- _Problem details_
State only how many lines of the listing below contain the string "azim", matching its case exactly.
-------
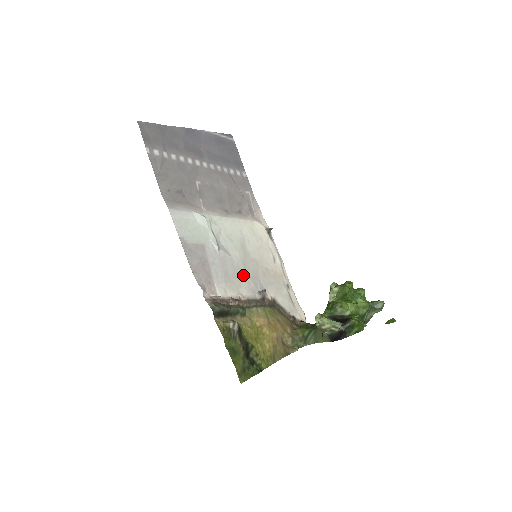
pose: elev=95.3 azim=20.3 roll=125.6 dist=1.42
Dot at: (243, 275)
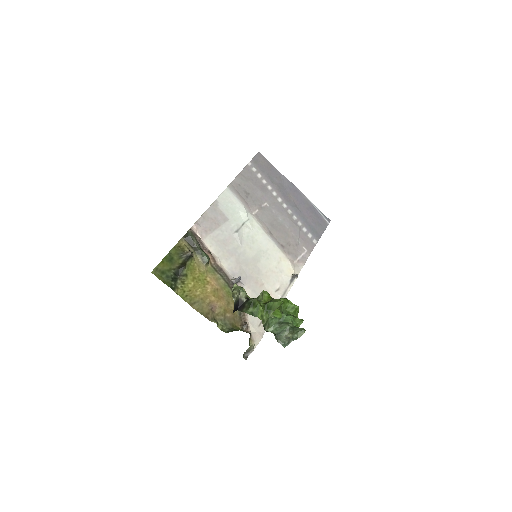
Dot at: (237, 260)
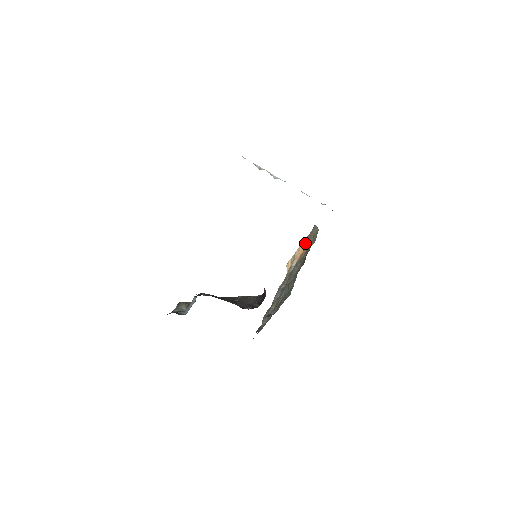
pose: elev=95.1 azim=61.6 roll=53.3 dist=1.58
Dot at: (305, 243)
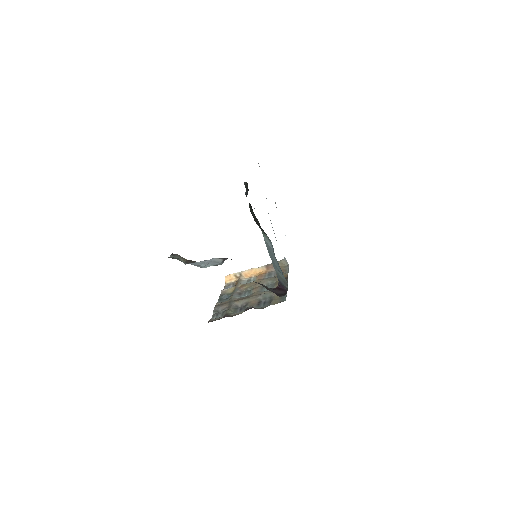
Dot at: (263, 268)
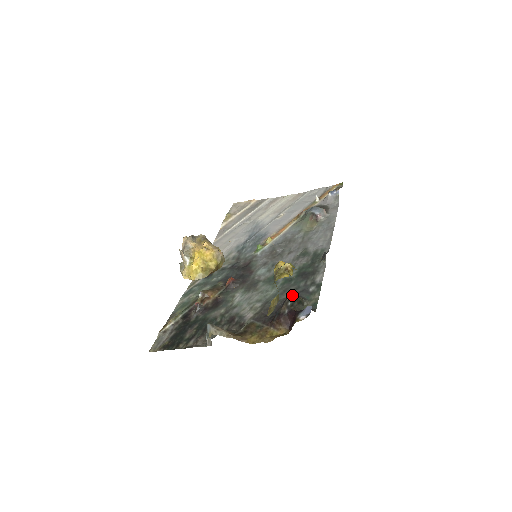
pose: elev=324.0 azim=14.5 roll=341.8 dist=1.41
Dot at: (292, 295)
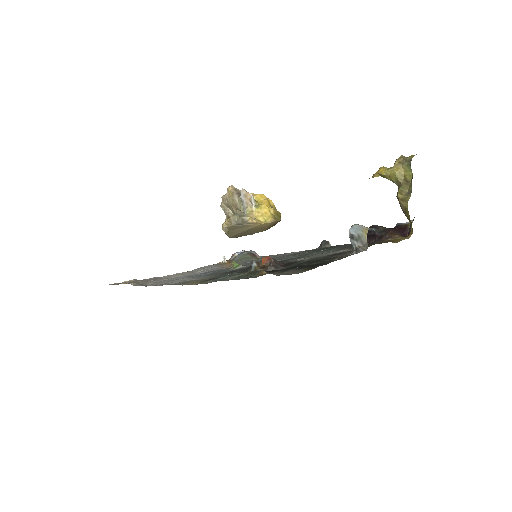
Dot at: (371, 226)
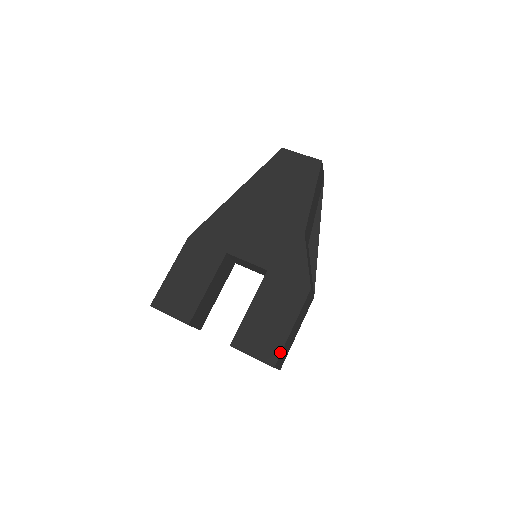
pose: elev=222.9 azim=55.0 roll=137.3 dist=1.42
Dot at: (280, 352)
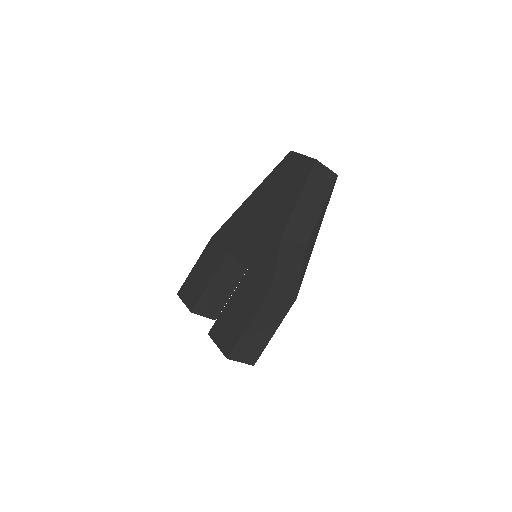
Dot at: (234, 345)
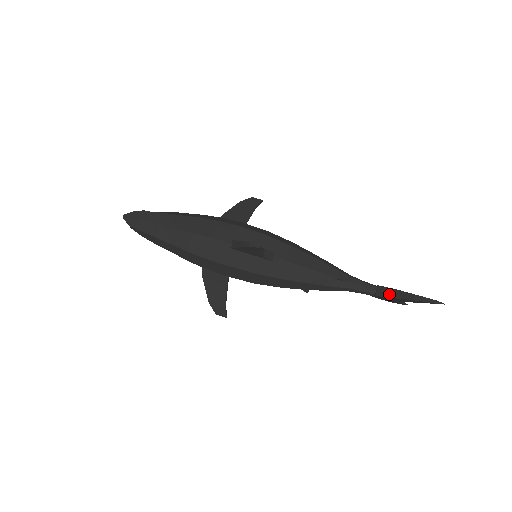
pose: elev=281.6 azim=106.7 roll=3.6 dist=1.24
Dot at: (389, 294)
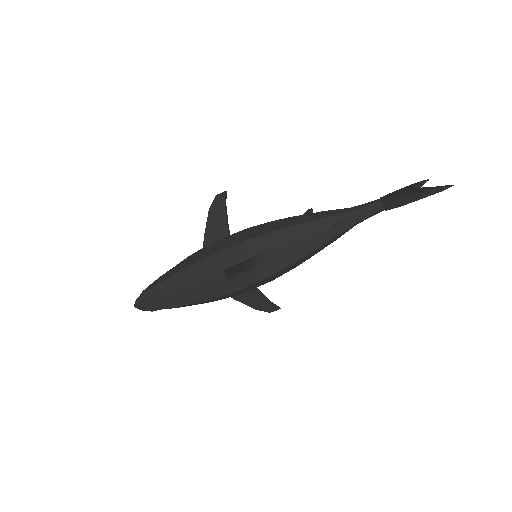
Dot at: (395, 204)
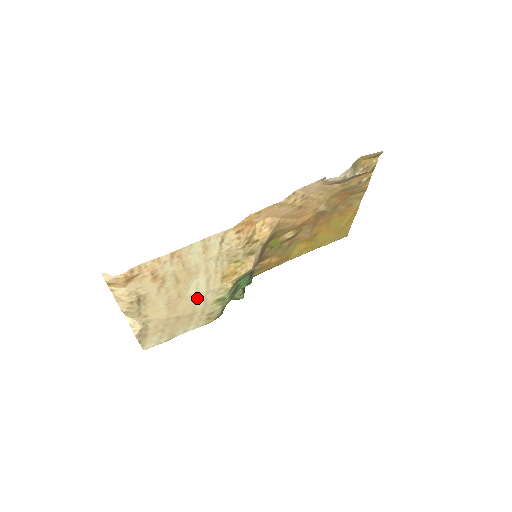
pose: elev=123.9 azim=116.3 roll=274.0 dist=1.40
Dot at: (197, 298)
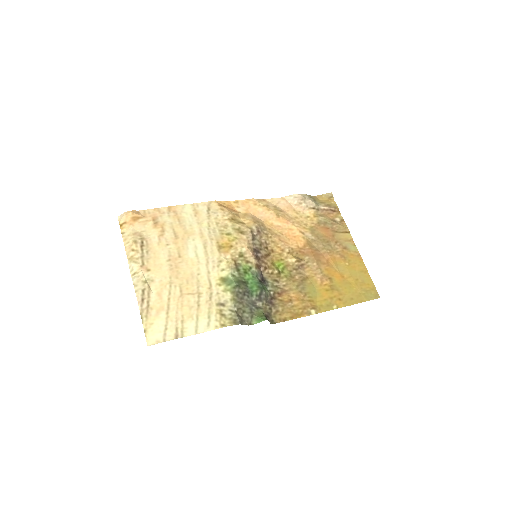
-------
- _Answer below_
6